In the current study, 62% of patients with AGUS had either histologic or cytologic follow-up or both. This follow-up rate is higher than the reported rate of 22% to 58% in the literature [3–9]. Therefore, this study may more closely reflect the clinical correlation of AGUS cytology. Although the study is small and may not have significant statistical power, the rate of AGUS smears is so low that few institutions have sufficient clinical material to report large studies, and so the number of correlational studies is few. Therefore, we must get as much information as we can from observational studies. It is our hope that this report will stimulate additional reporting to allow the collection of further information regarding AGUS cytology.

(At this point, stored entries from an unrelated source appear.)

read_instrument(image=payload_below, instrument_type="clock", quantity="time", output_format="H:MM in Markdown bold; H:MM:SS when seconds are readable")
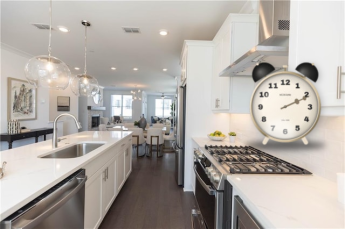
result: **2:11**
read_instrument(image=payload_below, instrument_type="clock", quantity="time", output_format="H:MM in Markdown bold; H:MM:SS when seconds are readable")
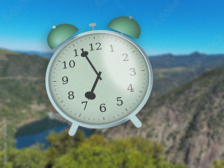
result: **6:56**
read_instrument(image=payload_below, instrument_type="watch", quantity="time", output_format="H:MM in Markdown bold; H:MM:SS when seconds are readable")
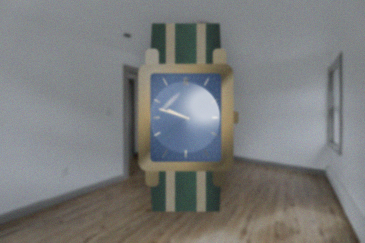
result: **9:48**
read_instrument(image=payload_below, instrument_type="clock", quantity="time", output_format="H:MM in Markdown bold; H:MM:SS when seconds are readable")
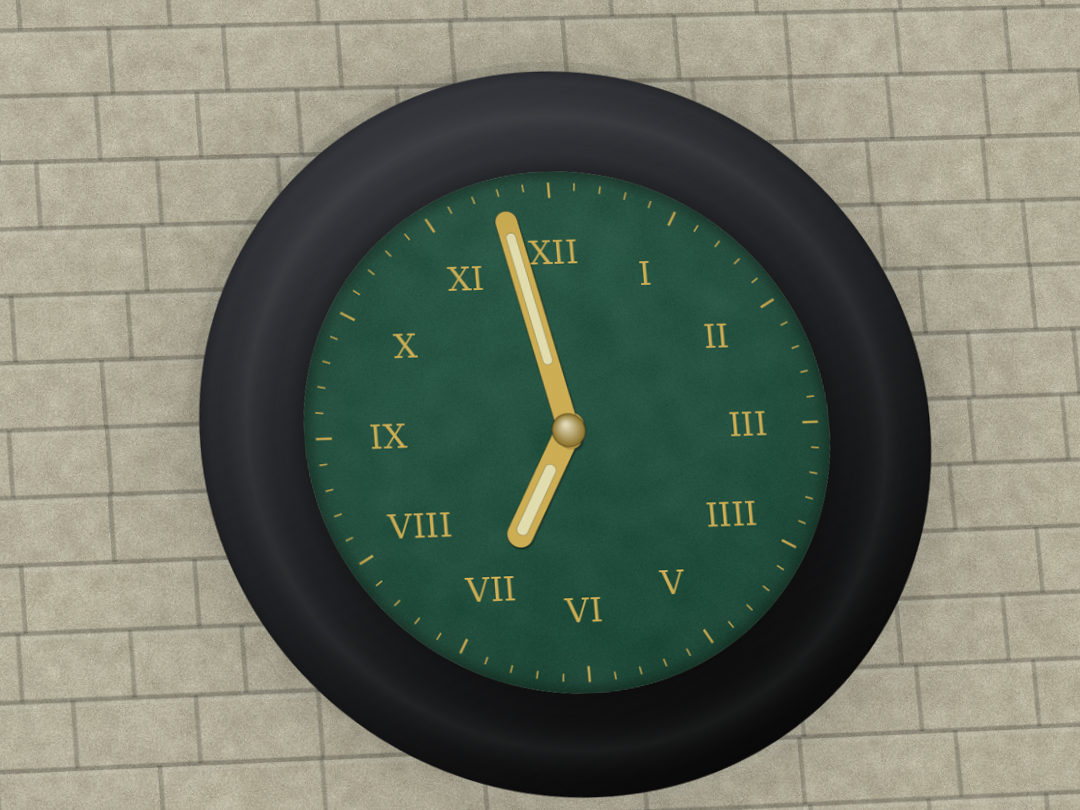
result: **6:58**
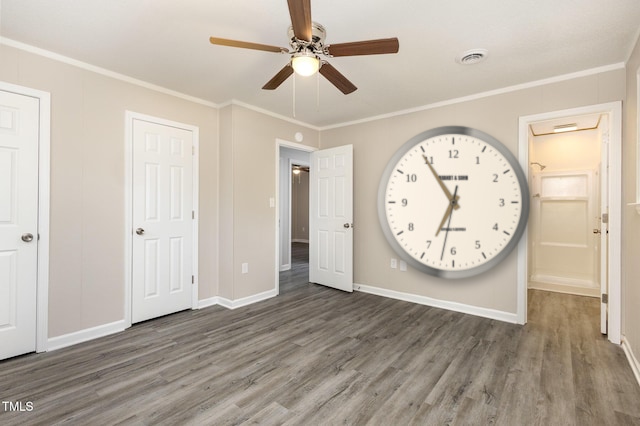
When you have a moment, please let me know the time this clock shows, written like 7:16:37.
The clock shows 6:54:32
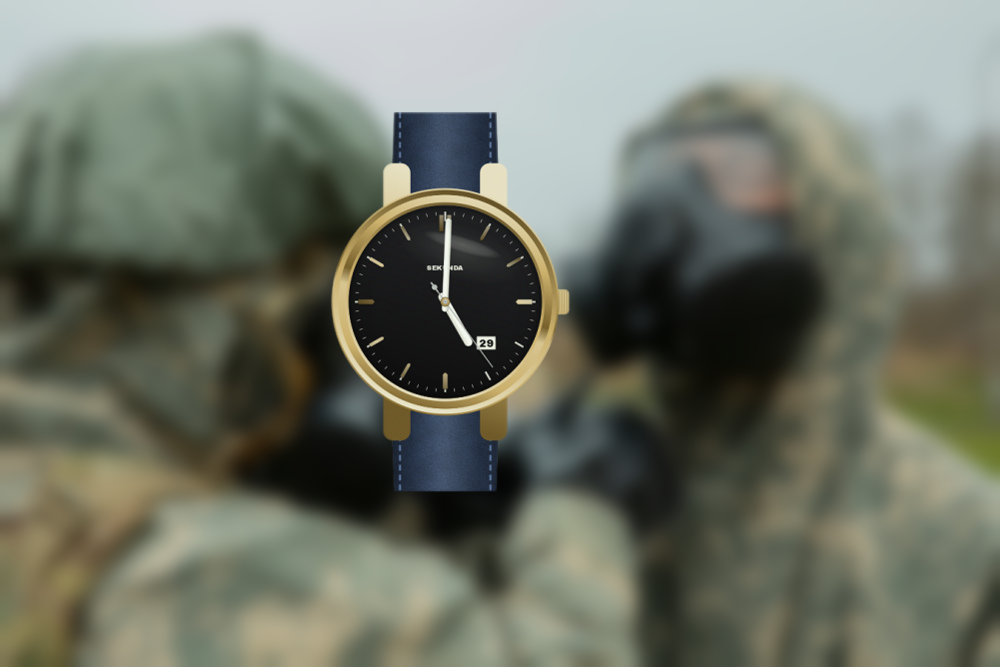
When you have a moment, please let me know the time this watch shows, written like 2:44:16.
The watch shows 5:00:24
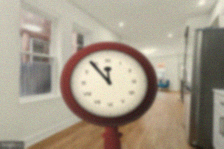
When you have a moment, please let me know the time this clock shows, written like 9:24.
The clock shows 11:54
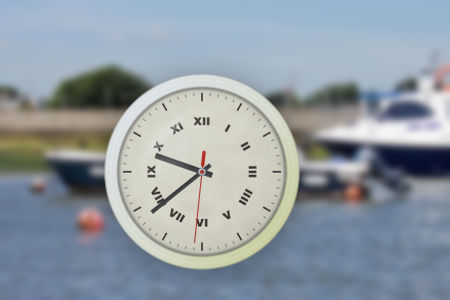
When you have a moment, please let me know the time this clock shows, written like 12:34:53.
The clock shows 9:38:31
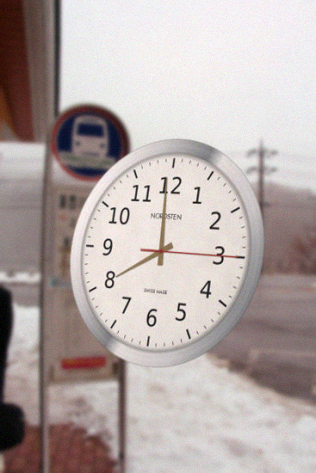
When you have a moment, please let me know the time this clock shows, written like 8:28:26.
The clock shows 7:59:15
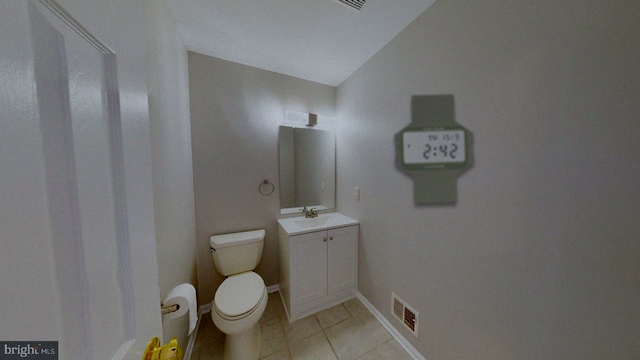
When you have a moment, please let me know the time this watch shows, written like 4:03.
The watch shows 2:42
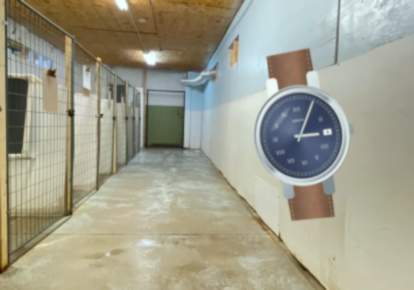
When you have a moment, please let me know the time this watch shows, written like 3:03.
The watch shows 3:05
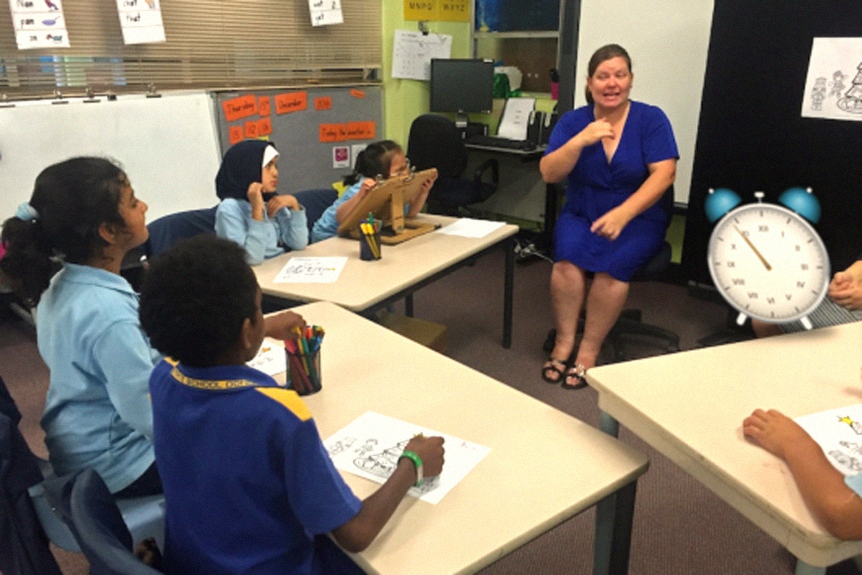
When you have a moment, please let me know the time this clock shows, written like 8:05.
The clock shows 10:54
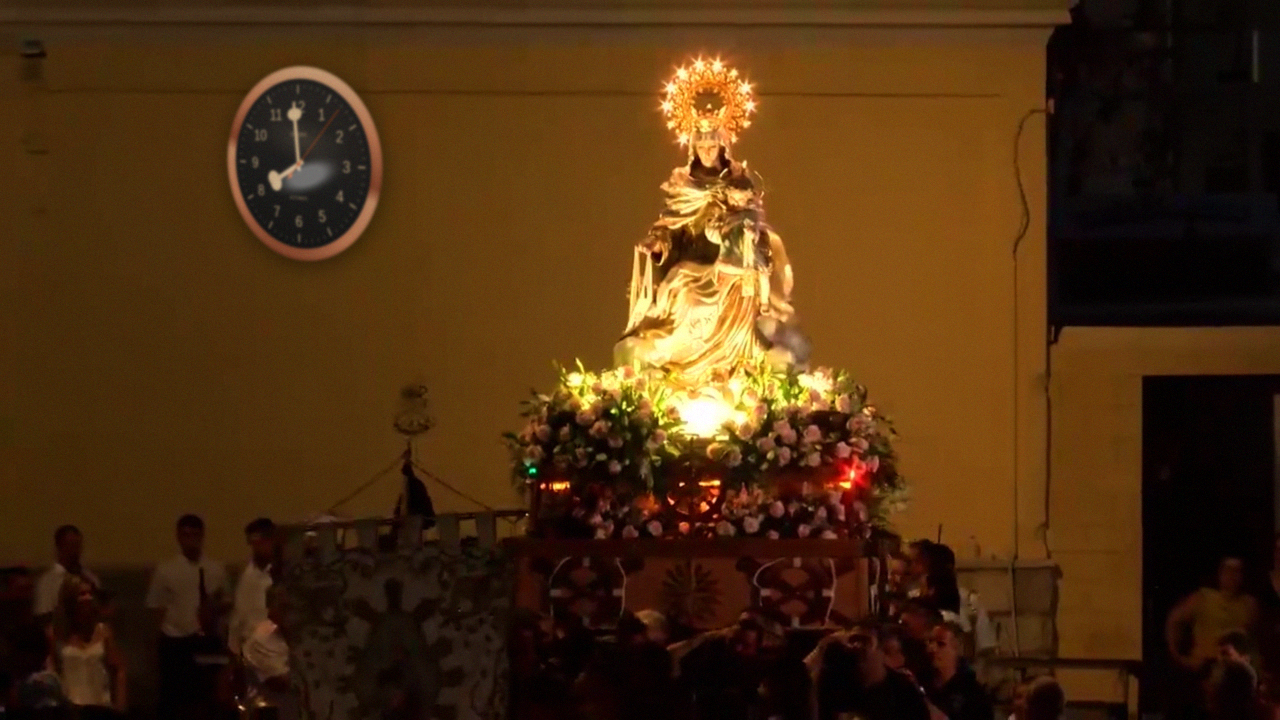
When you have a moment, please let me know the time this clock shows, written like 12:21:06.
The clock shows 7:59:07
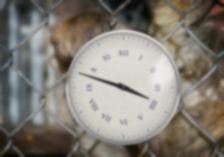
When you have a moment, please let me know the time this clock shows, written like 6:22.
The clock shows 3:48
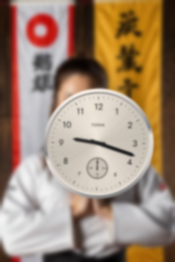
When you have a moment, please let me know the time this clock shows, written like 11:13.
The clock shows 9:18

In conclusion, a finding of AGUS seems to represent 2 distinct disease states, 1 of cervical origin and 1 of endometrial origin. Although cytologic criteria and age can effectively direct the clinician toward the likely origin of the atypical cells, neither is perfect and clinicians should be cautioned not to rely on them exclusively to direct their evaluation. If the etiology of an AGUS smear cannot be discerned when looking in the most likely place, the clinician should pursue the evaluation further.
The authors thank Ms. Chiara Sugrue for her technical assistance in preparing this manuscript.